Recorded information.
****************

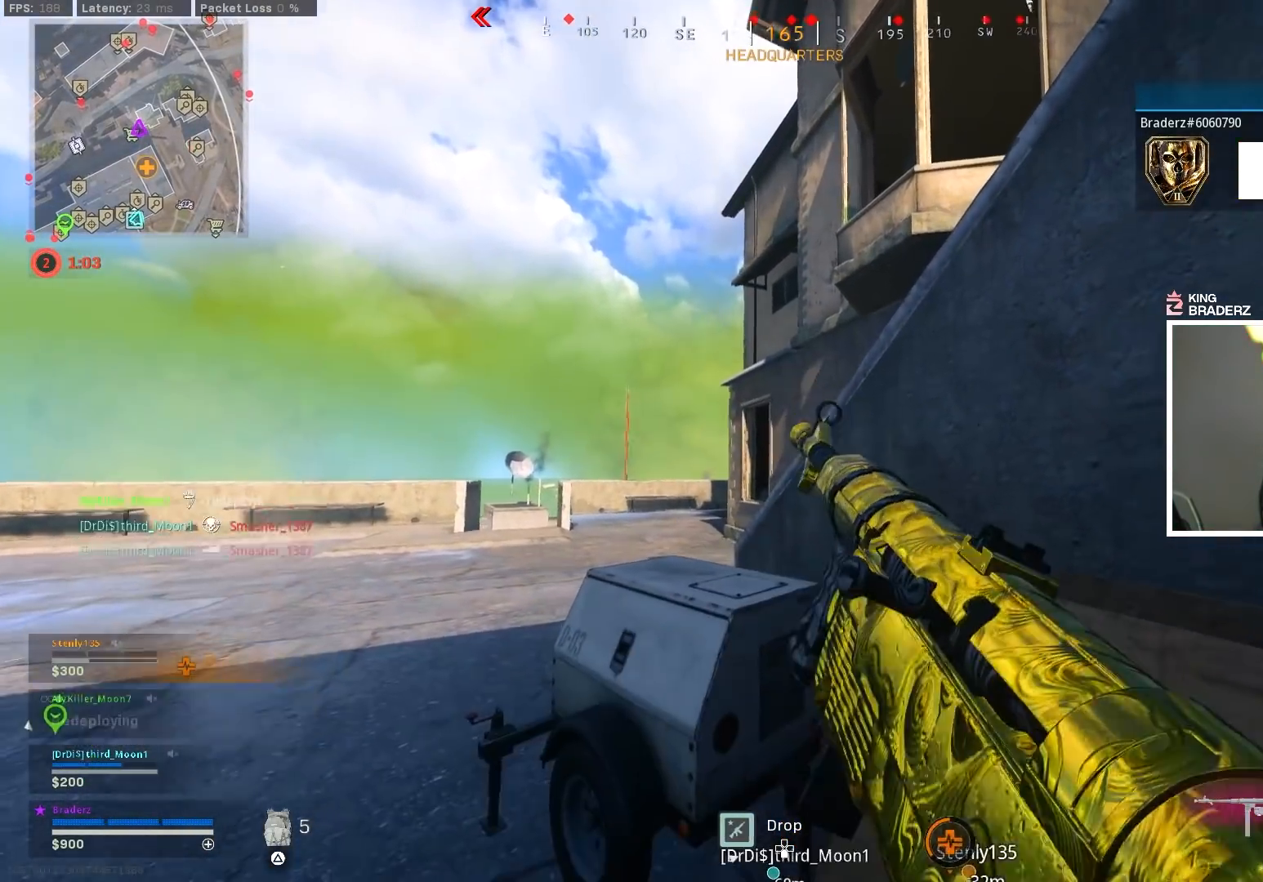
{"buttons": [], "left_stick": "center", "right_stick": "center", "events": [[100, "left_stick", "center"], [133, "right_stick", "center"]]}
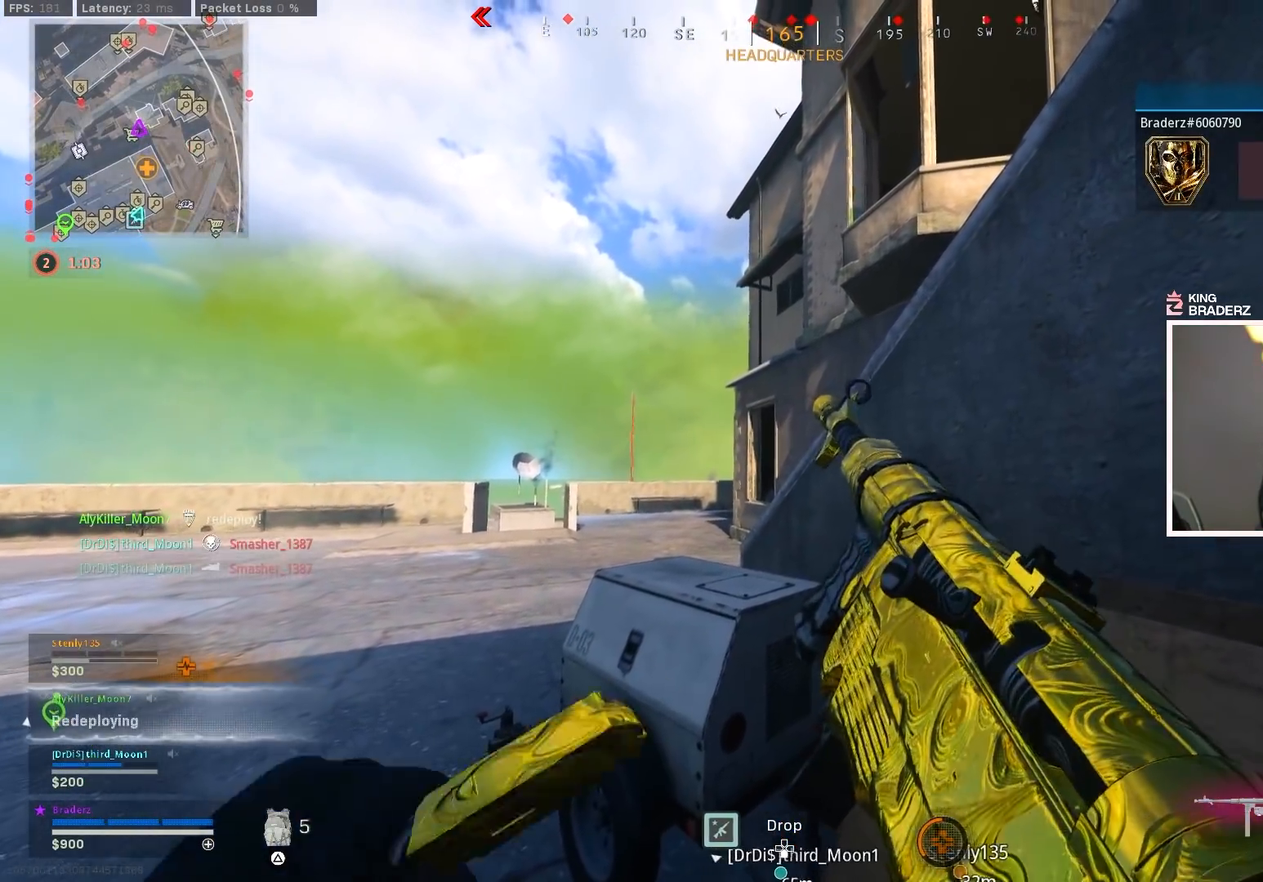
{"buttons": [], "left_stick": "up-left", "right_stick": "center", "events": [[351, "left_stick", "up-left"]]}
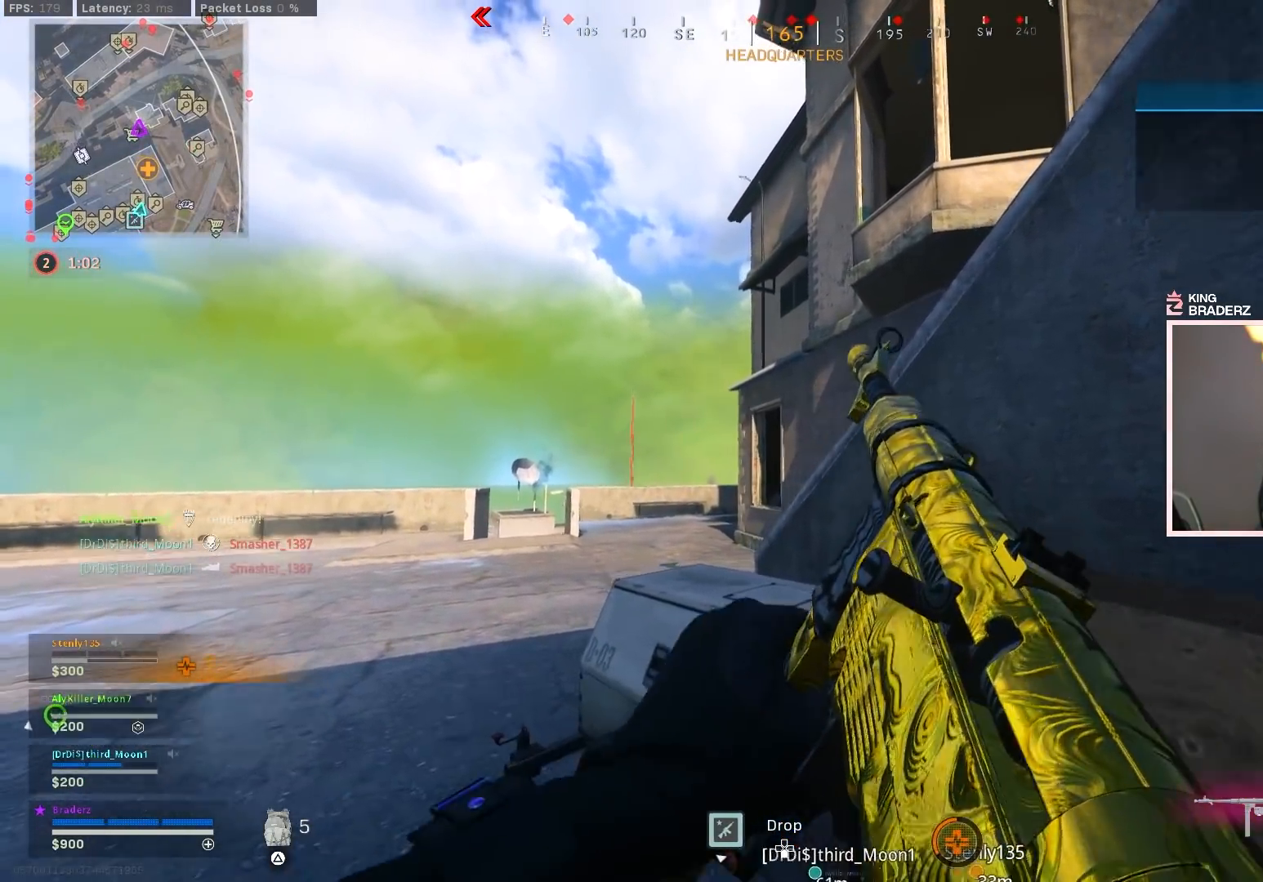
{"buttons": [], "left_stick": "up-left", "right_stick": "center", "events": [[250, "right_stick", "down-right"], [384, "L3", "down"], [434, "right_stick", "center"], [450, "L3", "up"]]}
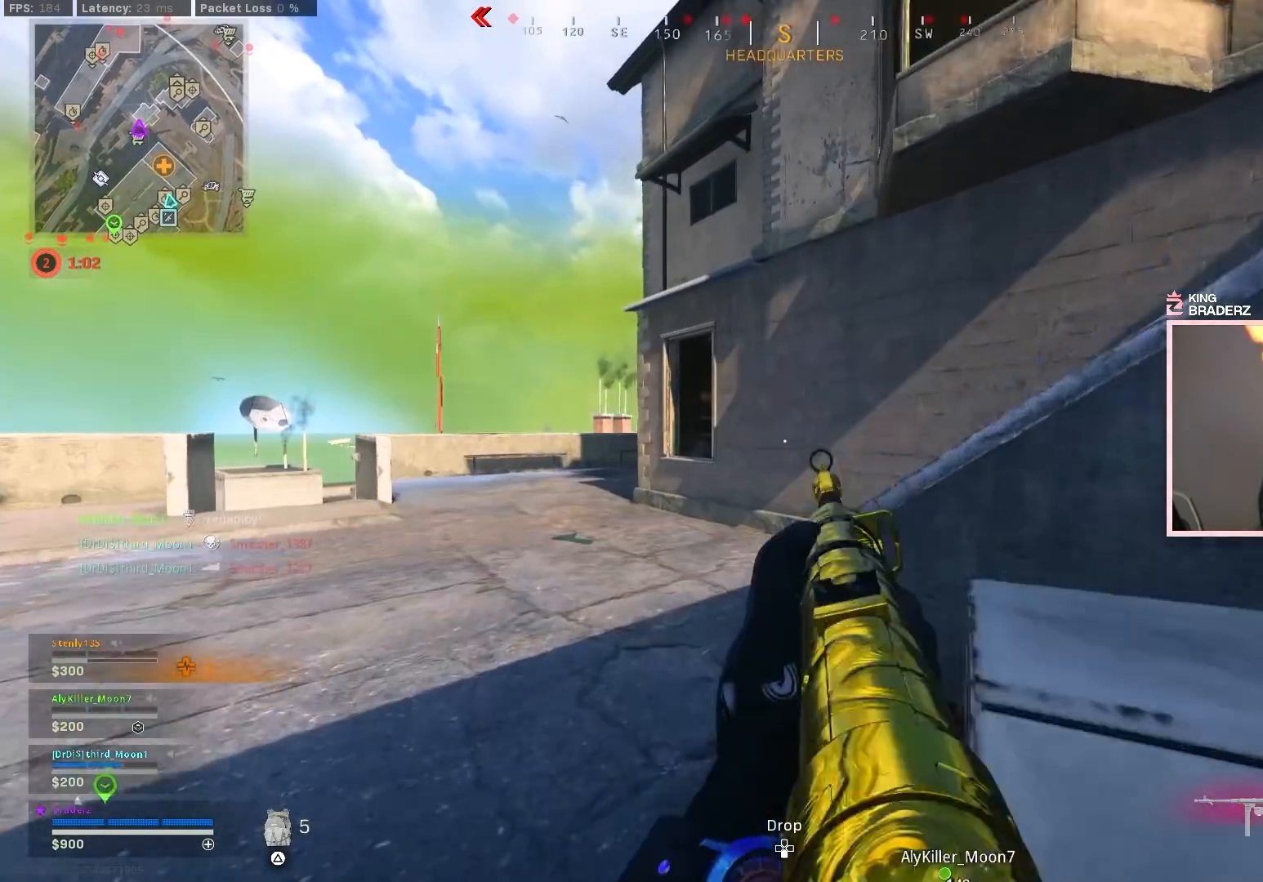
{"buttons": [], "left_stick": "up-left", "right_stick": "down", "events": [[34, "L3", "down"], [134, "L3", "up"], [234, "L3", "down"], [251, "right_stick", "down"], [351, "L3", "up"]]}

****************

How to complete this task. Please print all the data above word for word. Pictures should not appear in the copy.

Final answer.
{"buttons": [], "left_stick": "center", "right_stick": "center", "events": [[100, "left_stick", "center"], [133, "right_stick", "center"]]}
{"buttons": [], "left_stick": "up-left", "right_stick": "center", "events": [[351, "left_stick", "up-left"]]}
{"buttons": [], "left_stick": "up-left", "right_stick": "center", "events": [[250, "right_stick", "down-right"], [384, "L3", "down"], [434, "right_stick", "center"], [450, "L3", "up"]]}
{"buttons": [], "left_stick": "up-left", "right_stick": "down", "events": [[34, "L3", "down"], [134, "L3", "up"], [234, "L3", "down"], [251, "right_stick", "down"], [351, "L3", "up"]]}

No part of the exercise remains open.